Start of Block

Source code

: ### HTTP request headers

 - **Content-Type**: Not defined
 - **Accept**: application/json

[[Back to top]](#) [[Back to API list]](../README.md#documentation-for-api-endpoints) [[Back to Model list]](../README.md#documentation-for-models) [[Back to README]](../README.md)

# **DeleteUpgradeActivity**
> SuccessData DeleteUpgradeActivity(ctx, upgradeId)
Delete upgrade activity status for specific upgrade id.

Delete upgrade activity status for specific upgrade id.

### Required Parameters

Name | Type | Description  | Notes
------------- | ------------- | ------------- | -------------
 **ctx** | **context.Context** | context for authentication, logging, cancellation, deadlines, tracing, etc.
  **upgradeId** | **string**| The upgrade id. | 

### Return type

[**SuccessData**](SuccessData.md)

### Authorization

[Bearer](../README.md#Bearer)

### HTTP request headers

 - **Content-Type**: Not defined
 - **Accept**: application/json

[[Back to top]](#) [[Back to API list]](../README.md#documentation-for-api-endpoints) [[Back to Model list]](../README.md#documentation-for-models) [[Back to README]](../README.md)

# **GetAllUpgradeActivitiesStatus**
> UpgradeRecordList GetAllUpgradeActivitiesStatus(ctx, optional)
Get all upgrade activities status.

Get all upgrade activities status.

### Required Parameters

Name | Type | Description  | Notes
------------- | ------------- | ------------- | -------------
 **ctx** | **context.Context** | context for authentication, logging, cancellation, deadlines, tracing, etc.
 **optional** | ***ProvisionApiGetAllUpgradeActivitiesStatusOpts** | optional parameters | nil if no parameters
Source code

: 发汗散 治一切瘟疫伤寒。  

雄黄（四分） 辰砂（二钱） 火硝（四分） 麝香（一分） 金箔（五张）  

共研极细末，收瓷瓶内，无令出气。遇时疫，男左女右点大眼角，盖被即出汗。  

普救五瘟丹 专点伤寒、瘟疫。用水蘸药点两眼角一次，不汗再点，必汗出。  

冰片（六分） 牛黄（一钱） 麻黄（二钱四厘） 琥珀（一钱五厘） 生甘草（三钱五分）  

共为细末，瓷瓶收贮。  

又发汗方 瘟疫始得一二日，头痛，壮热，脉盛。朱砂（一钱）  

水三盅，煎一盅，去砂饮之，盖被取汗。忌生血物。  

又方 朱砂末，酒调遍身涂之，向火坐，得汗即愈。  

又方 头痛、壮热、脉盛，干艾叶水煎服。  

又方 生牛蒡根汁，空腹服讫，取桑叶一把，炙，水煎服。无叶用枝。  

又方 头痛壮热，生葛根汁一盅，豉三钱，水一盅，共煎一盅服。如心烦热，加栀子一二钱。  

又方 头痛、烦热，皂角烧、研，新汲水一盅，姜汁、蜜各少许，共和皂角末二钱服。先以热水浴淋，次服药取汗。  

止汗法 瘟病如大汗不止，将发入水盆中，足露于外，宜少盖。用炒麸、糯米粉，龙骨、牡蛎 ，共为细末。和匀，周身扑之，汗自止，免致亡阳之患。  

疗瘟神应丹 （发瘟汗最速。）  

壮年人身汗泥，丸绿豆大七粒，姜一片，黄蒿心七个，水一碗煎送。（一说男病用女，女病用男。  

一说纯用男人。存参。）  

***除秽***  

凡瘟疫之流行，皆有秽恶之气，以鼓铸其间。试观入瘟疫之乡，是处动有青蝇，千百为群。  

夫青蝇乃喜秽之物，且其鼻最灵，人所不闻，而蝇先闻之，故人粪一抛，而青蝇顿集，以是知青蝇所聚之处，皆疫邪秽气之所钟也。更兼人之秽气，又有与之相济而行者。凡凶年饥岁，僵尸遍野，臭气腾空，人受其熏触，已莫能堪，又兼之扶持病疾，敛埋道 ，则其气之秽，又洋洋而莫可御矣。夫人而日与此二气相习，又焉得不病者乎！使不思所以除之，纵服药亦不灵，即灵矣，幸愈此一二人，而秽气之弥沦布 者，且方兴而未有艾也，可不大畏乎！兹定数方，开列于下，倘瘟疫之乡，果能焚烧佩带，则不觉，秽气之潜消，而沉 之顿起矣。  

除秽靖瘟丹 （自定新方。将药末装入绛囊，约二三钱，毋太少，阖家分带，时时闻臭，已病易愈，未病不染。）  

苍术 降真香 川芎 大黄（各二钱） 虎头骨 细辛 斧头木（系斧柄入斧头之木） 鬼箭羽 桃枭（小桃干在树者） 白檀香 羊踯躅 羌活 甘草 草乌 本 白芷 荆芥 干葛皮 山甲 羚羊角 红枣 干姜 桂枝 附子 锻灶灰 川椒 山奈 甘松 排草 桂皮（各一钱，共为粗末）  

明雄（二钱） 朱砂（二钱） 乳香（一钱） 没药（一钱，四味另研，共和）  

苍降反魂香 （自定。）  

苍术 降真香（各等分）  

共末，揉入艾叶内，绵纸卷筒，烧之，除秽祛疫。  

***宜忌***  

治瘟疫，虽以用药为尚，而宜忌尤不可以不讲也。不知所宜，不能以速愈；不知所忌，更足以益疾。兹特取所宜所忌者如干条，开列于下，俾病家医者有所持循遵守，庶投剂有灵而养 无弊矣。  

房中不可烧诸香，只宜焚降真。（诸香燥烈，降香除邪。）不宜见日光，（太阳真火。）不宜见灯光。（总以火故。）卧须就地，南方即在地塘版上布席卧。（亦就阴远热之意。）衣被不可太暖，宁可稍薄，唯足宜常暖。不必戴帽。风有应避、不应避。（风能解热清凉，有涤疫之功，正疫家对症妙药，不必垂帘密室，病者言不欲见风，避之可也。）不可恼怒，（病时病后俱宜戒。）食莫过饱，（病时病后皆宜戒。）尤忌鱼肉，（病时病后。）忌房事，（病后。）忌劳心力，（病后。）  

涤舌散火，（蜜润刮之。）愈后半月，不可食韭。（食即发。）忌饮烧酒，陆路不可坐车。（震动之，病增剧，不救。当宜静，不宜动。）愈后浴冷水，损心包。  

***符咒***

End of Block

Take the records above and return them exactly as written.

Source code

: ### HTTP request headers

 - **Content-Type**: Not defined
 - **Accept**: application/json

[[Back to top]](#) [[Back to API list]](../README.md#documentation-for-api-endpoints) [[Back to Model list]](../README.md#documentation-for-models) [[Back to README]](../README.md)

# **DeleteUpgradeActivity**
> SuccessData DeleteUpgradeActivity(ctx, upgradeId)
Delete upgrade activity status for specific upgrade id.

Delete upgrade activity status for specific upgrade id.

### Required Parameters

Name | Type | Description  | Notes
------------- | ------------- | ------------- | -------------
 **ctx** | **context.Context** | context for authentication, logging, cancellation, deadlines, tracing, etc.
  **upgradeId** | **string**| The upgrade id. | 

### Return type

[**SuccessData**](SuccessData.md)

### Authorization

[Bearer](../README.md#Bearer)

### HTTP request headers

 - **Content-Type**: Not defined
 - **Accept**: application/json

[[Back to top]](#) [[Back to API list]](../README.md#documentation-for-api-endpoints) [[Back to Model list]](../README.md#documentation-for-models) [[Back to README]](../README.md)

# **GetAllUpgradeActivitiesStatus**
> UpgradeRecordList GetAllUpgradeActivitiesStatus(ctx, optional)
Get all upgrade activities status.

Get all upgrade activities status.

### Required Parameters

Name | Type | Description  | Notes
------------- | ------------- | ------------- | -------------
 **ctx** | **context.Context** | context for authentication, logging, cancellation, deadlines, tracing, etc.
 **optional** | ***ProvisionApiGetAllUpgradeActivitiesStatusOpts** | optional parameters | nil if no parameters
Source code

: 发汗散 治一切瘟疫伤寒。  

雄黄（四分） 辰砂（二钱） 火硝（四分） 麝香（一分） 金箔（五张）  

共研极细末，收瓷瓶内，无令出气。遇时疫，男左女右点大眼角，盖被即出汗。  

普救五瘟丹 专点伤寒、瘟疫。用水蘸药点两眼角一次，不汗再点，必汗出。  

冰片（六分） 牛黄（一钱） 麻黄（二钱四厘） 琥珀（一钱五厘） 生甘草（三钱五分）  

共为细末，瓷瓶收贮。  

又发汗方 瘟疫始得一二日，头痛，壮热，脉盛。朱砂（一钱）  

水三盅，煎一盅，去砂饮之，盖被取汗。忌生血物。  

又方 朱砂末，酒调遍身涂之，向火坐，得汗即愈。  

又方 头痛、壮热、脉盛，干艾叶水煎服。  

又方 生牛蒡根汁，空腹服讫，取桑叶一把，炙，水煎服。无叶用枝。  

又方 头痛壮热，生葛根汁一盅，豉三钱，水一盅，共煎一盅服。如心烦热，加栀子一二钱。  

又方 头痛、烦热，皂角烧、研，新汲水一盅，姜汁、蜜各少许，共和皂角末二钱服。先以热水浴淋，次服药取汗。  

止汗法 瘟病如大汗不止，将发入水盆中，足露于外，宜少盖。用炒麸、糯米粉，龙骨、牡蛎 ，共为细末。和匀，周身扑之，汗自止，免致亡阳之患。  

疗瘟神应丹 （发瘟汗最速。）  

壮年人身汗泥，丸绿豆大七粒，姜一片，黄蒿心七个，水一碗煎送。（一说男病用女，女病用男。  

一说纯用男人。存参。）  

***除秽***  

凡瘟疫之流行，皆有秽恶之气，以鼓铸其间。试观入瘟疫之乡，是处动有青蝇，千百为群。  

夫青蝇乃喜秽之物，且其鼻最灵，人所不闻，而蝇先闻之，故人粪一抛，而青蝇顿集，以是知青蝇所聚之处，皆疫邪秽气之所钟也。更兼人之秽气，又有与之相济而行者。凡凶年饥岁，僵尸遍野，臭气腾空，人受其熏触，已莫能堪，又兼之扶持病疾，敛埋道 ，则其气之秽，又洋洋而莫可御矣。夫人而日与此二气相习，又焉得不病者乎！使不思所以除之，纵服药亦不灵，即灵矣，幸愈此一二人，而秽气之弥沦布 者，且方兴而未有艾也，可不大畏乎！兹定数方，开列于下，倘瘟疫之乡，果能焚烧佩带，则不觉，秽气之潜消，而沉 之顿起矣。  

除秽靖瘟丹 （自定新方。将药末装入绛囊，约二三钱，毋太少，阖家分带，时时闻臭，已病易愈，未病不染。）  

苍术 降真香 川芎 大黄（各二钱） 虎头骨 细辛 斧头木（系斧柄入斧头之木） 鬼箭羽 桃枭（小桃干在树者） 白檀香 羊踯躅 羌活 甘草 草乌 本 白芷 荆芥 干葛皮 山甲 羚羊角 红枣 干姜 桂枝 附子 锻灶灰 川椒 山奈 甘松 排草 桂皮（各一钱，共为粗末）  

明雄（二钱） 朱砂（二钱） 乳香（一钱） 没药（一钱，四味另研，共和）  

苍降反魂香 （自定。）  

苍术 降真香（各等分）  

共末，揉入艾叶内，绵纸卷筒，烧之，除秽祛疫。  

***宜忌***  

治瘟疫，虽以用药为尚，而宜忌尤不可以不讲也。不知所宜，不能以速愈；不知所忌，更足以益疾。兹特取所宜所忌者如干条，开列于下，俾病家医者有所持循遵守，庶投剂有灵而养 无弊矣。  

房中不可烧诸香，只宜焚降真。（诸香燥烈，降香除邪。）不宜见日光，（太阳真火。）不宜见灯光。（总以火故。）卧须就地，南方即在地塘版上布席卧。（亦就阴远热之意。）衣被不可太暖，宁可稍薄，唯足宜常暖。不必戴帽。风有应避、不应避。（风能解热清凉，有涤疫之功，正疫家对症妙药，不必垂帘密室，病者言不欲见风，避之可也。）不可恼怒，（病时病后俱宜戒。）食莫过饱，（病时病后皆宜戒。）尤忌鱼肉，（病时病后。）忌房事，（病后。）忌劳心力，（病后。）  

涤舌散火，（蜜润刮之。）愈后半月，不可食韭。（食即发。）忌饮烧酒，陆路不可坐车。（震动之，病增剧，不救。当宜静，不宜动。）愈后浴冷水，损心包。  

***符咒***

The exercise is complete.